Start of Block

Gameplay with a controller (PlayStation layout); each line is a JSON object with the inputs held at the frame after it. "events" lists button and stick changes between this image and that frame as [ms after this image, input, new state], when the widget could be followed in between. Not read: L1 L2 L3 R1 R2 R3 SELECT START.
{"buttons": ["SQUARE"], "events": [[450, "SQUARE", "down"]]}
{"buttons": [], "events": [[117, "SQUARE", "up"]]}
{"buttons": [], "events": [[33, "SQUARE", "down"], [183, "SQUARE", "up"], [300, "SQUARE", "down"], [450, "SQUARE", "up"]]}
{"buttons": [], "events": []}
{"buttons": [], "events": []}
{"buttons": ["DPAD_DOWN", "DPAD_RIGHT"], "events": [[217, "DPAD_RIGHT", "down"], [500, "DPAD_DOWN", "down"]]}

End of Block

> **Work request**:
Count how many lines above hold the word "down", then reply with that number alone.

> **Exercise answer**:
3